----- BRANO SCELTO

Eppure, è un manifesto del nuovo calcio all you can eat.
Avevamo la necessità di scrivere queste righe, siamo onesti, perché tra ieri sera e stamattina ci siamo sentiti come dei marziani nel mondo del calcio italiano: fiumi di analisi tecniche e tattiche, cronache assurde, immotivati entusiasmi. Oggi la Gazzetta ha addirittura aperto in prima pagina con il solito faccione del numero 10 nerazzurro, il titolo “ORO LAUTARO” e il sottotitolo: “Super gol dell’argentino: i nerazzurri sempre secondi. Inzaghi: «Che squadra»”. Almeno il Corriere dello Sport ha avuto l’onestà di scrivere in apertura: “L’Inter fa il minimo”. Perché Roma-Inter di ieri, e sfidiamo chiunque a sostenere con convinzione il contrario, è stata una partita imbarazzante.
Un match dal livello tecnico e fisico allarmante, decisa per giunta da un errore (Zalewski) più che da una prodezza, con calciatori che si trascinavano in campo, squadre ferme sulle gambe, una quantità di passaggi sbagliati enorme e la sensazione che bastasse metterne di fila due-tre, di passaggi ben fatti e veloci, per trovarsi tra le linee avversarie e rendersi potenzialmente pericolosi. Sembra però che questo non si possa dire, ovvero che all’Olimpico è andata in scena una partita non solo scadente, ma addirittura inquietante. Forse per timore che crolli la narrazione del calcio spettacolo, che molti spettatori sviluppino consapevolezze, forse semplicemente per non urtare nessuno e quieto vivere.
Forse perché non c’è soluzione e alternativa.

----------

- COSA FARE -
Riporta alla lettera il tratto del brano su Roma-Inter che va da "Avevamo la necessità" fino a "una partita imbarazzante." compreso.

----- MATERIALE FORNITO

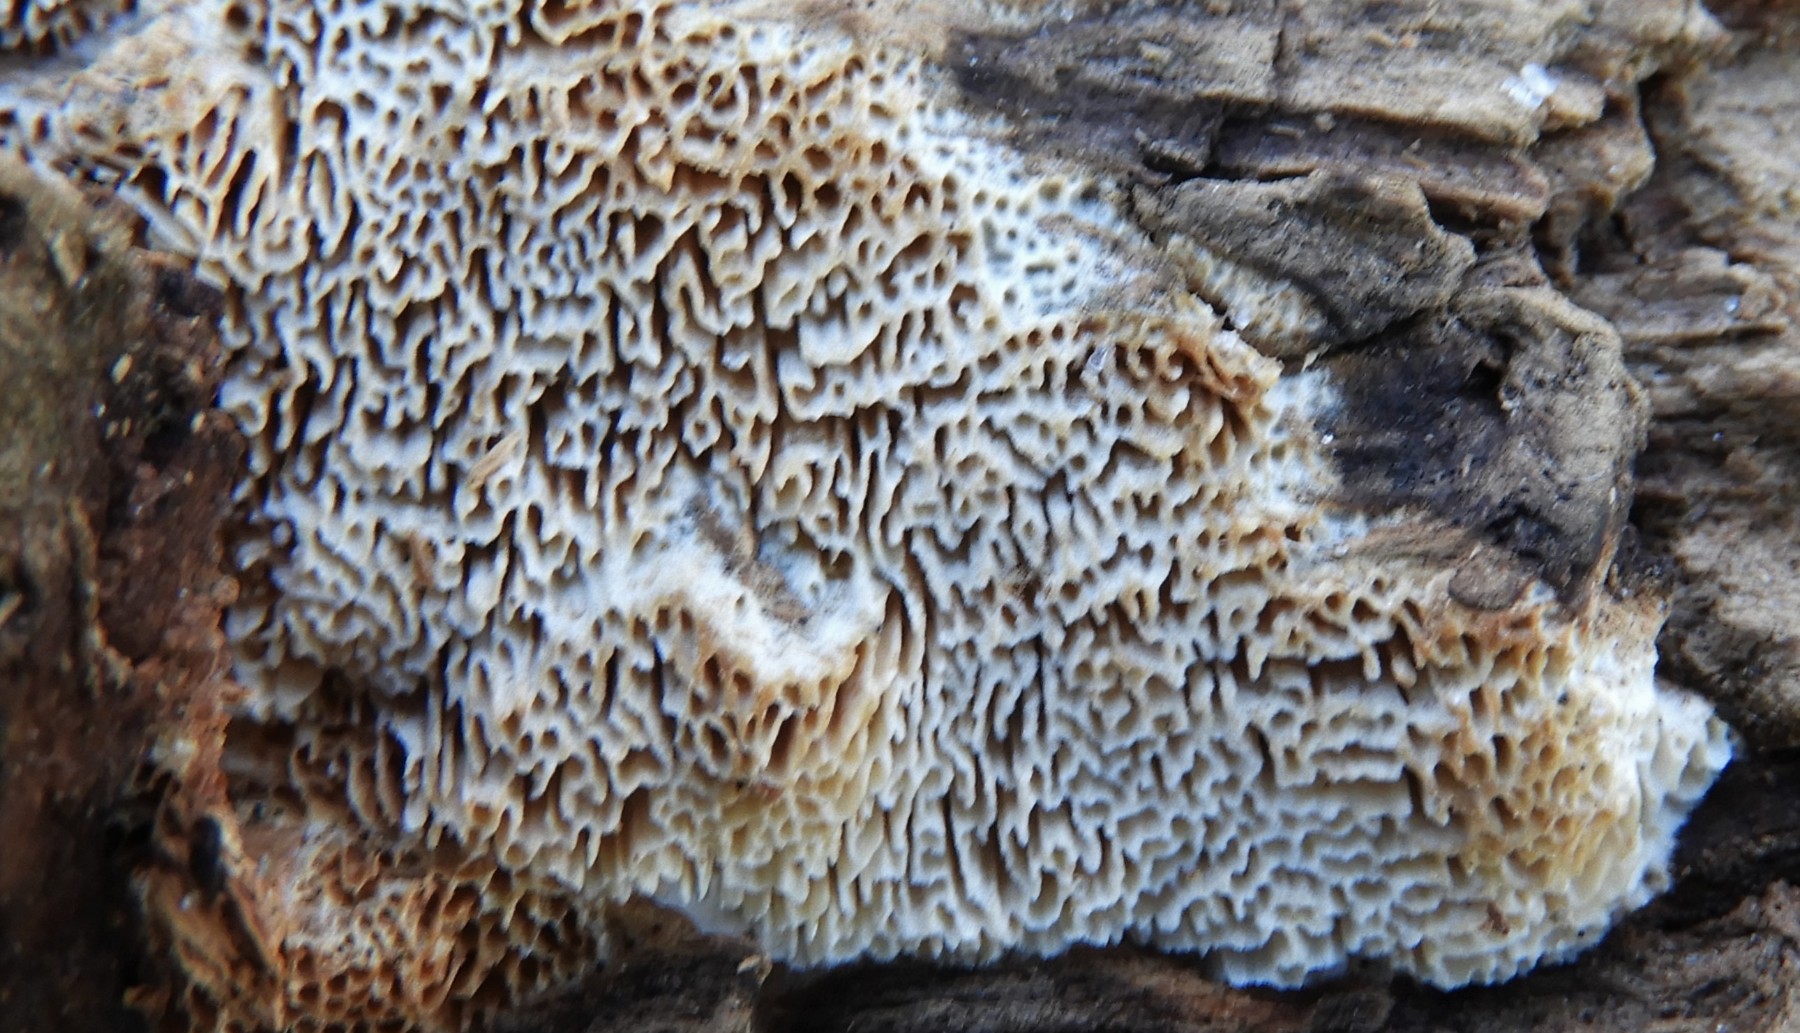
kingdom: Fungi
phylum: Basidiomycota
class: Agaricomycetes
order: Hymenochaetales
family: Schizoporaceae
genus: Xylodon
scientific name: Xylodon subtropicus
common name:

----------

- SOLUZIONE DEL COMPITO -
Avevamo la necessità di scrivere queste righe, siamo onesti, perché tra ieri sera e stamattina ci siamo sentiti come dei marziani nel mondo del calcio italiano: fiumi di analisi tecniche e tattiche, cronache assurde, immotivati entusiasmi. Oggi la Gazzetta ha addirittura aperto in prima pagina con il solito faccione del numero 10 nerazzurro, il titolo “ORO LAUTARO” e il sottotitolo: “Super gol dell’argentino: i nerazzurri sempre secondi. Inzaghi: «Che squadra»”. Almeno il Corriere dello Sport ha avuto l’onestà di scrivere in apertura: “L’Inter fa il minimo”. Perché Roma-Inter di ieri, e sfidiamo chiunque a sostenere con convinzione il contrario, è stata una partita imbarazzante.